# EXCERPTED PASSAGE:
= = = = = = =
Breaking a string into individual words in Python

Question

I have a large list of domain names (around six thousand), and I would like to see which words trend the highest for a rough overview of our portfolio.

The problem I have is the list is formatted as domain names, for example:

examplecartrading.com

examplepensions.co.uk

exampledeals.org

examplesummeroffers.com

+5996

Just running a word count brings up garbage. So I guess the simplest way to go about this would be to insert spaces between whole words then run a word count.

For my sanity I would prefer to script this.

I know (very) little python 2.7 but I am open to any recommendations in approaching this, example of code would really help. I have been told that using a simple string trie data structure would be the simplest way of achieving this but I have no idea how to implement this in python.

How do you decide where the word boundaries are? Do you have a dictionary of words you're expecting? What if two different splits are possible? — Tim Pietzcker, Aug 01 '11 at 10:42
The portfolio is comprised of 100% English words as far as I can tell, so I guessed I would need to run it against a full English dictionary?. I'm fine with a certain amount of false results as this can be reviewed afterwards. — Christopher Long, Aug 01 '11 at 10:46
[Possible duplicate](http://stackoverflow.com/questions/1538589/how-to-sort-all-possible-words-out-of-a-string) — Lauritz V. Thaulow, Aug 01 '11 at 11:04

score 6 · Accepted Answer · edited May 23 '17 at 11:51

We try to split the domain name (s) into any number of words (not just 2) from a set of known words (words). Recursion ftw!

def substrings_in_set(s, words):
    if s in words:
        yield [s]
    for i in range(1, len(s)):
        if s[:i] not in words:
            continue
        for rest in substrings_in_set(s[i:], words):
            yield [s[:i]] + rest

This iterator function first yields the string it is called with if it is in words. Then it splits the string in two in every possible way. If the first part is not in words, it tries the next split. If it is, the first part is prepended to all the results of calling itself on the second part (which may be none, like in ["example", "cart", ...])

Then we build the english dictionary:

# Assuming Linux. Word list may also be at /usr/dict/words. 
# If not on Linux, grab yourself an enlish word list and insert here:
words = set(x.strip().lower() for x in open("/usr/share/dict/words").readlines())

# The above english dictionary for some reason lists all single letters as words.
# Remove all except "i" and "u" (remember a string is an iterable, which means
# that set("abc") == set(["a", "b", "c"])).
words -= set("bcdefghjklmnopqrstvwxyz")
= = = = = = =
# ENTRIES SHOWN:
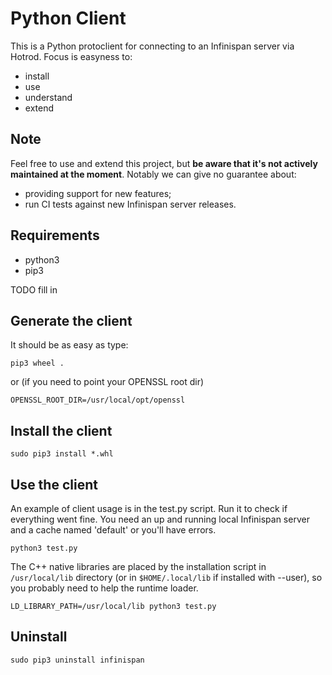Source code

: # Python Client

This is a Python protoclient for connecting to an Infinispan server via Hotrod.
Focus is easyness to:

* install
* use
* understand
* extend

## Note
Feel free to use and extend this project, but **be aware that it's not actively maintained at the moment**. Notably we can give no guarantee about:
- providing support for new features;
- run CI tests against new Infinispan server releases.

## Requirements

* python3
* pip3

TODO fill in

## Generate the client

It should be as easy as type:

    pip3 wheel .

or (if you need to point your OPENSSL root dir)

    OPENSSL_ROOT_DIR=/usr/local/opt/openssl

## Install the client

    sudo pip3 install *.whl

## Use the client
An example of client usage is in the test.py script. Run it to check if everything
went fine. You need an up and running local Infinispan server and a cache named 'default'
or you'll have errors.

    python3 test.py

The C++ native libraries are placed by the installation script in `/usr/local/lib` directory (or in `$HOME/.local/lib` if installed
with --user), so you probably need to help the runtime loader.

    LD_LIBRARY_PATH=/usr/local/lib python3 test.py


## Uninstall

    sudo pip3 uninstall infinispan
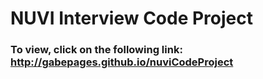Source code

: # NUVI Interview Code Project

### To view, click on the following link: http://gabepages.github.io/nuviCodeProject
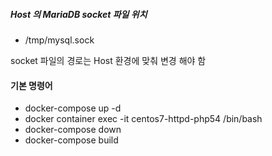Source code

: ##### Host 의 MariaDB socket 파일 위치

-  /tmp/mysql.sock

socket 파일의 경로는 Host 환경에 맞춰 변경 해야 함

#### 기본 명령어

- docker-compose up -d
- docker container exec -it centos7-httpd-php54 /bin/bash
- docker-compose down
- docker-compose build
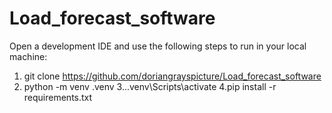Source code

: # Load_forecast_software
Open a development IDE and use the following steps to run in your local machine:
1. git clone https://github.com/doriangrayspicture/Load_forecast_software
2. python -m venv .venv
3..\.venv\Scripts\activate
4.pip install -r requirements.txt
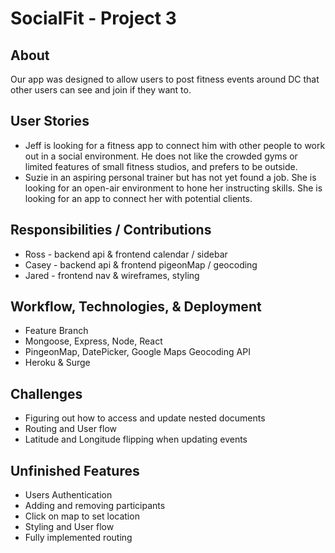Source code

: # SocialFit - Project 3

## About

Our app was designed to allow users to post fitness events around DC that other users can see and join if they want to.

## User Stories

* Jeff is looking for a fitness app to connect him with other people to work out in a social environment. He does not like the crowded gyms or limited features of small fitness studios, and prefers to be outside.
* Suzie in an aspiring personal trainer but has not yet found a job. She is looking for an open-air environment to hone her instructing skills. She is looking for an app to connect her with potential clients.

## Responsibilities / Contributions

* Ross - backend api & frontend calendar / sidebar
* Casey - backend api & frontend pigeonMap / geocoding
* Jared - frontend nav & wireframes, styling

## Workflow, Technologies, & Deployment

* Feature Branch
* Mongoose, Express, Node, React
* PingeonMap, DatePicker, Google Maps Geocoding API
* Heroku & Surge

## Challenges

* Figuring out how to access and update nested documents
* Routing and User flow
* Latitude and Longitude flipping when updating events

## Unfinished Features

* Users Authentication
* Adding and removing participants
* Click on map to set location
* Styling and User flow
* Fully implemented routing
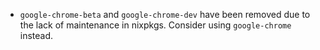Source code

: - `google-chrome-beta` and `google-chrome-dev` have been removed due to the lack of maintenance in nixpkgs. Consider using `google-chrome` instead.
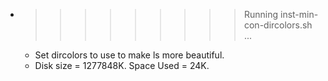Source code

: * >>>>>>>>> Running inst-min-con-dircolors.sh ...
  * Set dircolors to use  to make ls more beautiful.
  * Disk size = 1277848K. Space Used = 24K.
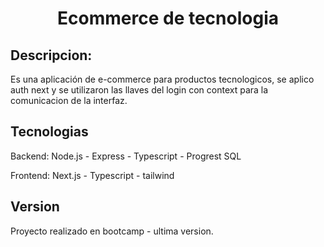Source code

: <h1 align="center"> Ecommerce de tecnologia </h1>

## Descripcion:

Es una aplicación de e-commerce para productos tecnologicos, se aplico auth next y se utilizaron las llaves del login con context para la comunicacion de la interfaz.

## Tecnologias

Backend: Node.js - Express - Typescript - Progrest SQL

Frontend: Next.js - Typescript - tailwind


## Version

Proyecto realizado en bootcamp - ultima version.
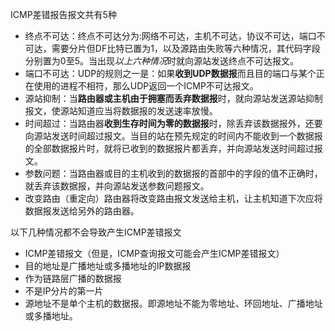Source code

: ICMP差错报告报文共有5种

 - 终点不可达：终点不可达分为:网络不可达，主机不可达，协议不可达，端口不可达，需要分片但DF比特已置为1，以及源路由失败等六种情况，其代码字段分别置为0至5。当出现*以上六种情况*时就向源站发送终点不可达报文。
 - 端口不可达：UDP的规则之一是：如果**收到UDP数据报**而且目的端口与某个正在使用的进程不相符，那么UDP返回一个ICMP不可达报文。
 - 源站抑制：当**路由器或主机由于拥塞而丢弃数据报**时，就向源站发送源站抑制报文，使源站知道应当将数据报的发送速率放慢。
 - 时间超过：当路由器**收到生存时间为零的数据报**时，除丢弃该数据报外，还要向源站发送时间超过报文。当目的站在预先规定的时间内不能收到一个数据报的全部数据报片时，就将已收到的数据报片都丢弃，并向源站发送时间超过报文。
 - 参数问题：当路由器或目的主机收到的数据报的首部中的字段的值不正确时，就丢弃该数据报，并向源站发送参数问题报文。
 - 改变路由（重定向）路由器将改变路由报文发送给主机，让主机知道下次应将数据报发送给另外的路由器。

以下几种情况都不会导致产生ICMP差错报文

 - ICMP差错报文（但是，ICMP查询报文可能会产生ICMP差错报文）
 - 目的地址是广播地址或多播地址的IP数据报
 - 作为链路层广播的数据报
 - 不是IP分片的第一片
 - 源地址不是单个主机的数据报。即源地址不能为零地址、环回地址、广播地址或多播地址。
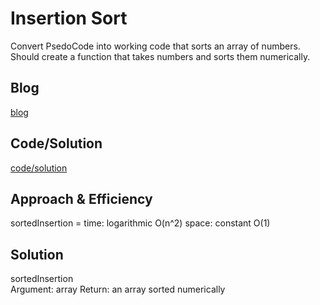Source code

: # Insertion Sort
<!-- Short summary or background information -->
Convert PsedoCode into working code that sorts an array of numbers. Should create a function that takes numbers and sorts them numerically.

## Blog
[blog](https://github.com/anthonylouismorton/data-structures-and-algorithms/blob/main/javascript/401-code-challenges/Challenge-26/BLOG.md)

## Code/Solution
[code/solution](https://github.com/anthonylouismorton/data-structures-and-algorithms/blob/main/javascript/401-code-challenges/Challenge-26/sortedInsertion.js)

## Approach & Efficiency
<!-- What approach did you take? Why? What is the Big O space/time for this approach? -->
sortedInsertion =  time: logarithmic O(n^2) space: constant O(1)


## Solution
<!-- Description of each method publicly available in each of your trees -->
sortedInsertion   
Argument: array
Return: an array sorted numerically
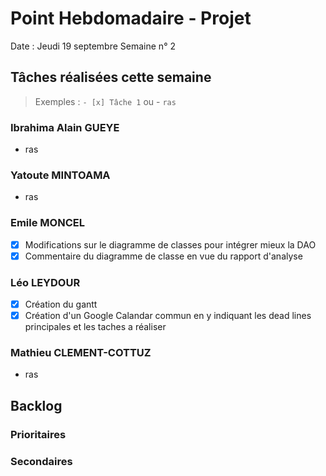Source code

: # Point Hebdomadaire - Projet

Date : Jeudi 19 septembre
Semaine n° 2

## Tâches réalisées cette semaine

> Exemples : `- [x] Tâche 1` ou - `ras`

### Ibrahima Alain GUEYE

- ras
  
### Yatoute MINTOAMA

- ras

### Emile MONCEL

- [x] Modifications sur le diagramme de classes pour intégrer mieux la DAO
- [x] Commentaire du diagramme de classe en vue du rapport d'analyse 
  
### Léo LEYDOUR

- [x] Création du gantt
- [x] Création d'un Google Calandar commun en y indiquant les dead lines principales et les taches a réaliser

### Mathieu CLEMENT-COTTUZ

- ras

## Backlog



### Prioritaires

### Secondaires
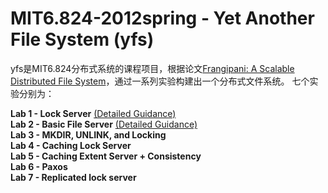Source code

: # MIT6.824-2012spring - Yet Another File System (yfs)
yfs是MIT6.824分布式系统的课程项目，根据论文[Frangipani: A Scalable Distributed File System](https://pdos.csail.mit.edu/archive/6.824-2012/papers/thekkath-frangipani.pdf)，通过一系列实验构建出一个分布式文件系统。
七个实验分别为：  

**Lab 1 - Lock Server**  [(Detailed Guidance)](https://github.com/w1d2s/MIT6.824-2012spring-yfs/blob/lab1/Detailed-Guidance/Lab1%20Detailed%20Guidance.md)  
**Lab 2 - Basic File Server**  [(Detailed Guidance)](https://github.com/w1d2s/MIT6.824-2012spring-yfs/blob/lab2/Detailed-Guidance/Lab2%20Detailed%20Guidance.md)  
**Lab 3 - MKDIR, UNLINK, and Locking**  
**Lab 4 - Caching Lock Server**  
**Lab 5 - Caching Extent Server + Consistency**  
**Lab 6 - Paxos**  
**Lab 7 - Replicated lock server**  

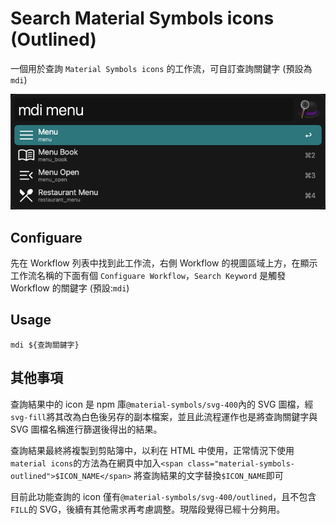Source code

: # Search Material Symbols icons (Outlined)

一個用於查詢 `Material Symbols icons` 的工作流，可自訂查詢關鍵字 (預設為`mdi`)

![usage](./images/usage.png)

## Configuare

先在 Workflow 列表中找到此工作流，右側 Workflow 的視圖區域上方，在顯示工作流名稱的下面有個 `Configuare Workflow`，`Search Keyword` 是觸發 Workflow 的關鍵字 (預設:`mdi`)

## Usage

`mdi ${查詢關鍵字}`

## 其他事項

查詢結果中的 icon 是 npm 庫`@material-symbols/svg-400`內的 SVG 圖檔，經`svg-fill`將其改為白色後另存的副本檔案，並且此流程運作也是將查詢關鍵字與 SVG 圖檔名稱進行篩選後得出的結果。

查詢結果最終將複製到剪貼簿中，以利在 HTML 中使用，正常情況下使用`material icons`的方法為在網頁中加入`<span class="material-symbols-outlined">$ICON_NAME</span>` 將查詢結果的文字替換`$ICON_NAME`即可

目前此功能查詢的 icon 僅有`@material-symbols/svg-400/outlined`，且不包含`FILL`的 SVG，後續有其他需求再考慮調整。現階段覺得已經十分夠用。
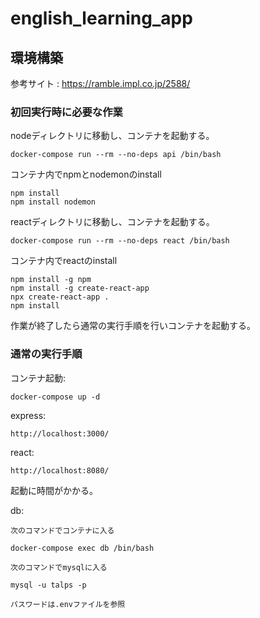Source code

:# english_learning_app

## 環境構築

参考サイト : https://ramble.impl.co.jp/2588/

### 初回実行時に必要な作業

nodeディレクトリに移動し、コンテナを起動する。

    docker-compose run --rm --no-deps api /bin/bash

コンテナ内でnpmとnodemonのinstall

    npm install
    npm install nodemon

reactディレクトリに移動し、コンテナを起動する。

    docker-compose run --rm --no-deps react /bin/bash

コンテナ内でreactのinstall

    npm install -g npm
    npm install -g create-react-app
    npx create-react-app .
    npm install

作業が終了したら通常の実行手順を行いコンテナを起動する。

### 通常の実行手順

コンテナ起動: 

    docker-compose up -d

express:

    http://localhost:3000/

react:

    http://localhost:8080/

起動に時間がかかる。

db:

    次のコマンドでコンテナに入る

    docker-compose exec db /bin/bash

    次のコマンドでmysqlに入る

    mysql -u talps -p

    パスワードは.envファイルを参照
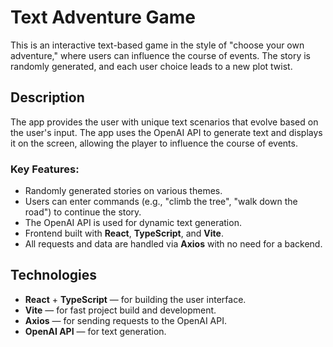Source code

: # Text Adventure Game

This is an interactive text-based game in the style of "choose your own adventure," where users can influence the course of events. The story is randomly generated, and each user choice leads to a new plot twist.

## Description

The app provides the user with unique text scenarios that evolve based on the user's input. The app uses the OpenAI API to generate text and displays it on the screen, allowing the player to influence the course of events.

### Key Features:

- Randomly generated stories on various themes.
- Users can enter commands (e.g., "climb the tree", "walk down the road") to continue the story.
- The OpenAI API is used for dynamic text generation.
- Frontend built with **React**, **TypeScript**, and **Vite**.
- All requests and data are handled via **Axios** with no need for a backend.

## Technologies

- **React** + **TypeScript** — for building the user interface.
- **Vite** — for fast project build and development.
- **Axios** — for sending requests to the OpenAI API.
- **OpenAI API** — for text generation.
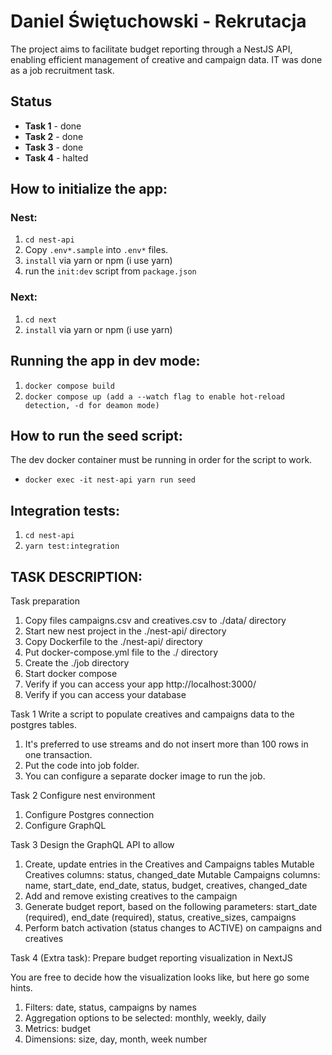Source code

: # Daniel Świętuchowski - Rekrutacja

The project aims to facilitate budget reporting through a NestJS API, enabling efficient management of creative and campaign data. IT was done as a job recruitment task.

## Status

- **Task 1** - done
- **Task 2** - done
- **Task 3** - done
- **Task 4** - halted

## How to initialize the app:

### Nest:

1. `cd nest-api`
2. Copy `.env*.sample` into `.env*` files.
3. `install` via yarn or npm (i use yarn)
4. run the `init:dev` script from `package.json`

### Next:

1. `cd next`
2. `install` via yarn or npm (i use yarn)

## Running the app in dev mode:

1. `docker compose build`
2. `docker compose up (add a --watch flag to enable hot-reload detection, -d for deamon mode)`

## How to run the seed script:

The dev docker container must be running in order for the script to work.

- `docker exec -it nest-api yarn run seed`

## Integration tests:

1. `cd nest-api`
2. `yarn test:integration`

## TASK DESCRIPTION:

Task preparation

1. Copy files campaigns.csv and creatives.csv to ./data/ directory
2. Start new nest project in the ./nest-api/ directory
3. Copy Dockerfile to the ./nest-api/ directory
4. Put docker-compose.yml file to the ./ directory
5. Create the ./job directory
6. Start docker compose
7. Verify if you can access your app http://localhost:3000/
8. Verify if you can access your database

Task 1
Write a script to populate creatives and campaigns data to the postgres tables.

1. It's preferred to use streams and do not insert more than 100 rows in one transaction.
2. Put the code into job folder.
3. You can configure a separate docker image to run the job.

Task 2
Configure nest environment

1. Configure Postgres connection
2. Configure GraphQL

Task 3
Design the GraphQL API to allow

1. Create, update entries in the Creatives and Campaigns tables
   Mutable Creatives columns: status, changed_date
   Mutable Campaigns columns: name, start_date, end_date, status, budget, creatives, changed_date
2. Add and remove existing creatives to the campaign
3. Generate budget report, based on the following parameters: start_date (required), end_date (required), status, creative_sizes, campaigns
4. Perform batch activation (status changes to ACTIVE) on campaigns and creatives

Task 4 (Extra task):
Prepare budget reporting visualization in NextJS

You are free to decide how the visualization looks like, but here go some hints.

1. Filters: date, status, campaigns by names
2. Aggregation options to be selected: monthly, weekly, daily
3. Metrics: budget
4. Dimensions: size, day, month, week number
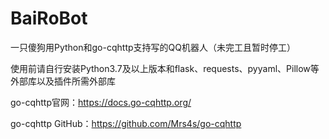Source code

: # BaiRoBot
一只傻狗用Python和go-cqhttp支持写的QQ机器人（未完工且暂时停工）

使用前请自行安装Python3.7及以上版本和flask、requests、pyyaml、Pillow等外部库以及插件所需外部库

go-cqhttp官网：https://docs.go-cqhttp.org/

go-cqhttp GitHub：https://github.com/Mrs4s/go-cqhttp
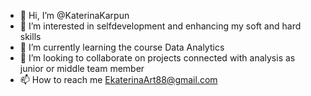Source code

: - 👋 Hi, I’m @KaterinaKarpun
- 👀 I’m interested in selfdevelopment and enhancing my soft and hard skills
- 🌱 I’m currently learning the course Data Analytics
- 💞️ I’m looking to collaborate on projects connected with analysis as junior or middle team member
- 📫 How to reach me EkaterinaArt88@gmail.com

<!---
KaterinaKarpun/KaterinaKarpun is a ✨ special ✨ repository because its `README.md` (this file) appears on your GitHub profile.
You can click the Preview link to take a look at your changes.
--->
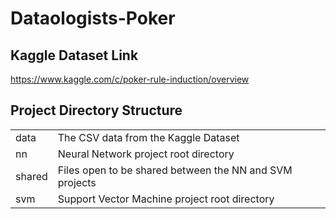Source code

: # Dataologists-Poker

## Kaggle Dataset Link
https://www.kaggle.com/c/poker-rule-induction/overview

## Project Directory Structure

<table>
    <tr>
        <td>data</td>
        <td>The CSV data from the Kaggle Dataset</td>
    </tr>
    <tr>
        <td>nn</td>
        <td>Neural Network project root directory</td>
    </tr>
        <tr>
        <td>shared</td>
        <td>Files open to be shared between the NN and SVM projects</td>
    </tr>
        <tr>
        <td>svm</td>
        <td>Support Vector Machine project root directory</td>
    </tr>
</table>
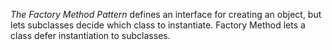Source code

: *The Factory Method Pattern* defines an interface for creating an object, but lets subclasses decide which class to
instantiate. Factory Method lets a class defer instantiation to subclasses.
= = = = = = =
# PROMPT:
Continue the Python word-splitting thread from its last line. The entries come from a separate source.

# RESPONSE:
# If there are more words we don't like, we remove them like this:
words -= set(("ex", "rs", "ra", "frobnicate"))

# We may also add words that we do want to recognize. Now the domain name
# slartibartfast4ever.co.uk will be properly counted, for instance.
words |= set(("4", "2", "slartibartfast"))

Now we can put things together:

count = {}
no_match = []
domains = ["examplecartrading.com", "examplepensions.co.uk", 
    "exampledeals.org", "examplesummeroffers.com"]

# Assume domains is the list of domain names ["examplecartrading.com", ...]
for domain in domains:
    # Extract the part in front of the first ".", and make it lower case
    name = domain.partition(".")[0].lower()
    found = set()
    for split in substrings_in_set(name, words):
        found |= set(split)
    for word in found:
        count[word] = count.get(word, 0) + 1
    if not found:
        no_match.append(name)

print count
print "No match found for:", no_match

Result: {'ions': 1, 'pens': 1, 'summer': 1, 'car': 1, 'pensions': 1, 'deals': 1, 'offers': 1, 'trading': 1, 'example': 4}

Using a set to contain the english dictionary makes for fast membership checks. -= removes items from the set, |= adds to it.

Using the all function together with a generator expression improves efficiency, since all returns on the first False.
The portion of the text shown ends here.